Denial of service overview and related edits

This also moves some text from memory-exhaustion to overview,
and it removes the tor-spec/resource-exhaustion section as it's
redundant with the description of the same in dos-spec.

5 files changed, 92 insertions, 55 deletions

diff --git a/spec/SUMMARY.md b/spec/SUMMARY.md
index c425ee6..9cd0933 100644
--- a/spec/SUMMARY.md
+++ b/spec/SUMMARY.md
@@ -29,7 +29,6 @@
     - [Closing streams](./tor-spec/closing-streams.md)
     - [Remote hostname lookup](./tor-spec/remote-hostname-lookup.md)
   - [Flow control](./tor-spec/flow-control.md)
-  - [Handling resource exhaustion](./tor-spec/resource-exhaustion.md)
   - [Subprotocol versioning](./tor-spec/subprotocol-versioning.md)
   - [`Ed25519 certificates in Tor`](./cert-spec.md)
 - [`Tor directory protocol, version 3`](./dir-spec/index.md)
@@ -95,7 +94,9 @@
   - [Connection-level padding](./padding-spec/connection-level-padding.md)
   - [Circuit-level padding](./padding-spec/circuit-level-padding.md)
   - [Acknowledgments](./padding-spec/acknowledgments.md)
-- [Preventing Denial-Of-Service](./dos-spec.md)
+- [`Preventing Denial-Of-Service`](./dos-spec/index.md)
+  - [Overview](./dos-spec/overview.md)
+  - [Memory exhaustion](./dos-spec/memory-exhaustion.md)
 
 # Additional behaviors for clients
 
diff --git a/spec/dos-spec/index.md b/spec/dos-spec/index.md
new file mode 100644
index 0000000..1f88b09
--- /dev/null
+++ b/spec/dos-spec/index.md
@@ -0,0 +1,7 @@
+# Denial-of-service prevention mechanisms in Tor
+
+This document covers the strategy, motivation, and implementation for denial-of-service mitigation systems designed into Tor.
+
+The older `dos-spec` document is now the [Memory exhaustion](./dos-spec/memory-exhaustion.md) section here.
+
+An in-depth description of the proof of work mechanism for onion services, originally [proposal 327](../../proposals/327-pow-over-intro.txt), is now in the [Proof of Work for onion service introduction](../hspow-spec/index.md) spec.
\ No newline at end of file
diff --git a/spec/dos-spec/memory-exhaustion.md b/spec/dos-spec/memory-exhaustion.md
index d37649f..591d950 100644
--- a/spec/dos-spec/memory-exhaustion.md
+++ b/spec/dos-spec/memory-exhaustion.md
@@ -1,28 +1,10 @@
-# Denial-of-service prevention mechanisms in Tor
+# Memory exhaustion { #oom }
 
-This document is incomplete; it describes some mechanisms that Tor
-uses to avoid different kinds of denial-of-service attacks.
+Memory exhaustion is a broad issue with many underlying causes.

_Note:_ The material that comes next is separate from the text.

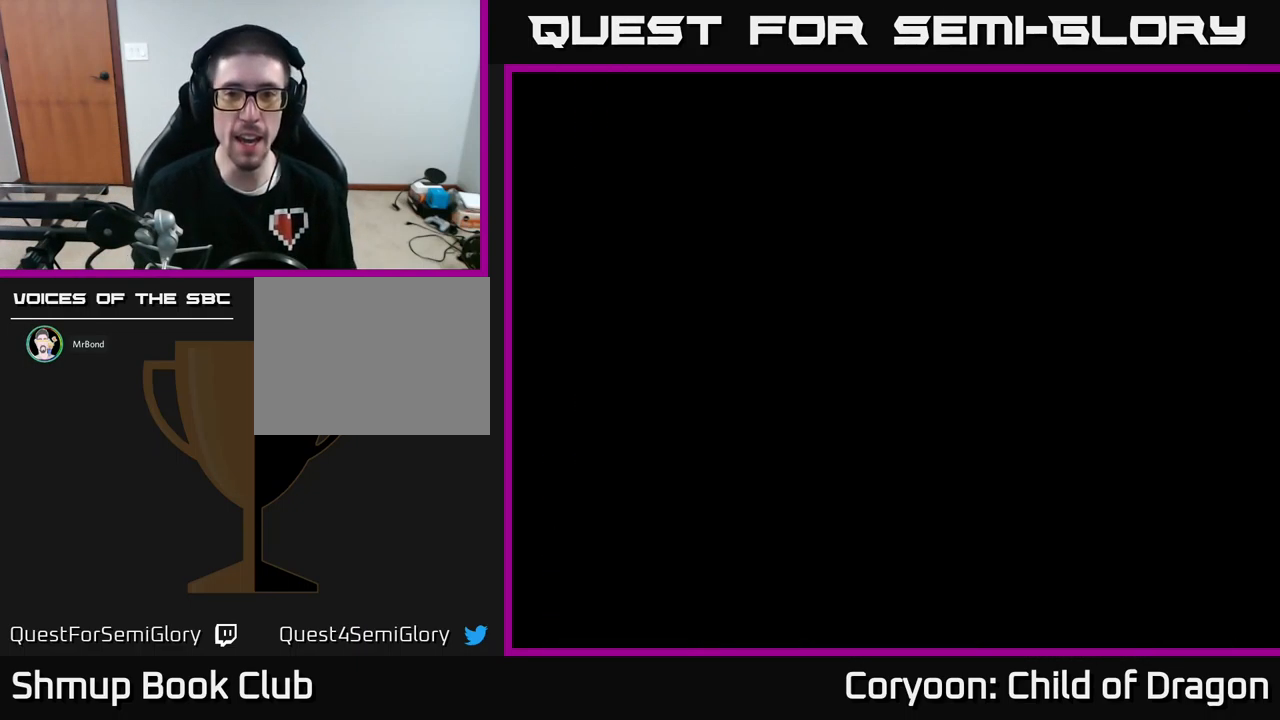
{"buttons": [], "events": [[150, "START", "up"]]}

The Tor protocol requires clients, onion services, relays, and authorities to store various kind of information in buffers and caches.  But an attacker can use these buffers and queues to exhaust the memory of the a targeted Tor process, and force the operating system to kill that process.
 
-## Handling low-memory conditions { #oom }
+With this in mind, any Tor implementation—especially one that runs as a relay or onion service—must take steps to prevent memory-based denial-of-service attacks.
 
-(See also `tor-spec.txt`, section 8.1.)
-
-The Tor protocol requires clients, onion services, relays, and
-authorities to store various kind of information in buffers and
-caches.  But an attacker can use these buffers and queues to queues
-to exhaust the memory of the a targeted Tor process, and force the
-operating system to kill that process.
-
-Worse still, the ability to kill targeted Tor instances can be used
-to facilitate traffic analysis. (For example, see
-[the "Sniper Attack" paper](https://www.freehaven.net/anonbib/#sniper14)
-by Jansen, Tschorsch, Johnson, and Scheuermann.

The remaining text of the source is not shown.